What is required
Write out the text of each entry below line by line, keeping every character, accent, and symbol as it appears.

Data section
====================
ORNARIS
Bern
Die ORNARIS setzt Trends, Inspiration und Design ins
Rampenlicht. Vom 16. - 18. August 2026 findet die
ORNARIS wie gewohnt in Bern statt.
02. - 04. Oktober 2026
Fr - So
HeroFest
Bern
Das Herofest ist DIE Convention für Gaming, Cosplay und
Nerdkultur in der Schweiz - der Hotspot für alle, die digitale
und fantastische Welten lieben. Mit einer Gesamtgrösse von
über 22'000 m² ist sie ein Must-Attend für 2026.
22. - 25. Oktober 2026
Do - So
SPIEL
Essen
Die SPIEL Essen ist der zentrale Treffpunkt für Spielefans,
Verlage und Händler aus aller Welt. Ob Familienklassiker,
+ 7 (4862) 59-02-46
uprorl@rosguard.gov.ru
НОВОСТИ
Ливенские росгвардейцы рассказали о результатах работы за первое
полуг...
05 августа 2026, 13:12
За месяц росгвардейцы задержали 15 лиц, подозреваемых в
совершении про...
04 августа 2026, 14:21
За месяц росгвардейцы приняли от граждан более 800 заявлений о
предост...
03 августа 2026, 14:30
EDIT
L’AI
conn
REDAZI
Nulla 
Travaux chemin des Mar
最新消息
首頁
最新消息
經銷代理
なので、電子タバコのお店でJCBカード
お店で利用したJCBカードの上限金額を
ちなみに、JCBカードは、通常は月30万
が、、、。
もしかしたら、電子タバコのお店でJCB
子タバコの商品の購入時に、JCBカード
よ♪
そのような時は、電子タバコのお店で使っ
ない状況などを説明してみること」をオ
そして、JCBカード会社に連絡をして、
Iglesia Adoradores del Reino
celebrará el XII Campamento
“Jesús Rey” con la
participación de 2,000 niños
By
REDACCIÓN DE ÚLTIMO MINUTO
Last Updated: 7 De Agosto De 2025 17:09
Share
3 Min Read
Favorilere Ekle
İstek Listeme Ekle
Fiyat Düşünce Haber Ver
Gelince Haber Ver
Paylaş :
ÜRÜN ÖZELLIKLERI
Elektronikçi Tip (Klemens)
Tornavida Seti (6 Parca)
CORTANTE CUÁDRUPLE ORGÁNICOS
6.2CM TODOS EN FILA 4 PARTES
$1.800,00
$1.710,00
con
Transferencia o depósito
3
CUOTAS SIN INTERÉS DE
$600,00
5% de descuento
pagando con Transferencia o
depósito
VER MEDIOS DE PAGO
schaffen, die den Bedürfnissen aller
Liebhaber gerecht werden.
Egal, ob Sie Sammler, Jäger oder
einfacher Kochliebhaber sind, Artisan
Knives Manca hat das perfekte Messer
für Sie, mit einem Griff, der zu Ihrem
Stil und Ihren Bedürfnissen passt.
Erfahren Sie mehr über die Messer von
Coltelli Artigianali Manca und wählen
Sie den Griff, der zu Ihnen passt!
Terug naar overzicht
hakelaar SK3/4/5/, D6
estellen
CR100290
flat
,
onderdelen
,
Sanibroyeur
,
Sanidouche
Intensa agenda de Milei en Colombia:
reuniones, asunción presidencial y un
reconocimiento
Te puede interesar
====================
Written response
ORNARIS
Bern
Die ORNARIS setzt Trends, Inspiration und Design ins
Rampenlicht. Vom 16. - 18. August 2026 findet die
ORNARIS wie gewohnt in Bern statt.
02. - 04. Oktober 2026
Fr - So
HeroFest
Bern
Das Herofest ist DIE Convention für Gaming, Cosplay und
Nerdkultur in der Schweiz - der Hotspot für alle, die digitale
und fantastische Welten lieben. Mit einer Gesamtgrösse von
über 22'000 m² ist sie ein Must-Attend für 2026.
22. - 25. Oktober 2026
Do - So
SPIEL
Essen
Die SPIEL Essen ist der zentrale Treffpunkt für Spielefans,
Verlage und Händler aus aller Welt. Ob Familienklassiker,
+ 7 (4862) 59-02-46
uprorl@rosguard.gov.ru
НОВОСТИ
Ливенские росгвардейцы рассказали о результатах работы за первое
полуг...
05 августа 2026, 13:12
За месяц росгвардейцы задержали 15 лиц, подозреваемых в
совершении про...
04 августа 2026, 14:21
За месяц росгвардейцы приняли от граждан более 800 заявлений о
предост...
03 августа 2026, 14:30
EDIT
L’AI
conn
REDAZI
Nulla 
Travaux chemin des Mar
最新消息
首頁
最新消息
經銷代理
なので、電子タバコのお店でJCBカード
お店で利用したJCBカードの上限金額を
ちなみに、JCBカードは、通常は月30万
が、、、。
もしかしたら、電子タバコのお店でJCB
子タバコの商品の購入時に、JCBカード
よ♪
そのような時は、電子タバコのお店で使っ
ない状況などを説明してみること」をオ
そして、JCBカード会社に連絡をして、
Iglesia Adoradores del Reino
celebrará el XII Campamento
“Jesús Rey” con la
participación de 2,000 niños
By
REDACCIÓN DE ÚLTIMO MINUTO
Last Updated: 7 De Agosto De 2025 17:09
Share
3 Min Read
Favorilere Ekle
İstek Listeme Ekle
Fiyat Düşünce Haber Ver
Gelince Haber Ver
Paylaş :
ÜRÜN ÖZELLIKLERI
Elektronikçi Tip (Klemens)
Tornavida Seti (6 Parca)
CORTANTE CUÁDRUPLE ORGÁNICOS
6.2CM TODOS EN FILA 4 PARTES
$1.800,00
$1.710,00
con
Transferencia o depósito
3
CUOTAS SIN INTERÉS DE
$600,00
5% de descuento
pagando con Transferencia o
depósito
VER MEDIOS DE PAGO
schaffen, die den Bedürfnissen aller
Liebhaber gerecht werden.
Egal, ob Sie Sammler, Jäger oder
einfacher Kochliebhaber sind, Artisan
Knives Manca hat das perfekte Messer
für Sie, mit einem Griff, der zu Ihrem
Stil und Ihren Bedürfnissen passt.
Erfahren Sie mehr über die Messer von
Coltelli Artigianali Manca und wählen
Sie den Griff, der zu Ihnen passt!
Terug naar overzicht
hakelaar SK3/4/5/, D6
estellen
CR100290
flat
,
onderdelen
,
Sanibroyeur
,
Sanidouche
Intensa agenda de Milei en Colombia:
reuniones, asunción presidencial y un
reconocimiento
Te puede interesar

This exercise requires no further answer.